(Dataset entries)

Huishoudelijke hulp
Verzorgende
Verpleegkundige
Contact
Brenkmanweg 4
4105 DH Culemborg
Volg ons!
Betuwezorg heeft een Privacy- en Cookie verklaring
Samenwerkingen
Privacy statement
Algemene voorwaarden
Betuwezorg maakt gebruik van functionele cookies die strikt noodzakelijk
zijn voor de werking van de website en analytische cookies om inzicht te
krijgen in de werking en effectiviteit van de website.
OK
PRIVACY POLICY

Action item:
Copy the lines of text from each entry in the data, reproducing every line word for word.

Written response:
Huishoudelijke hulp
Verzorgende
Verpleegkundige
Contact
Brenkmanweg 4
4105 DH Culemborg
Volg ons!
Betuwezorg heeft een Privacy- en Cookie verklaring
Samenwerkingen
Privacy statement
Algemene voorwaarden
Betuwezorg maakt gebruik van functionele cookies die strikt noodzakelijk
zijn voor de werking van de website en analytische cookies om inzicht te
krijgen in de werking en effectiviteit van de website.
OK
PRIVACY POLICY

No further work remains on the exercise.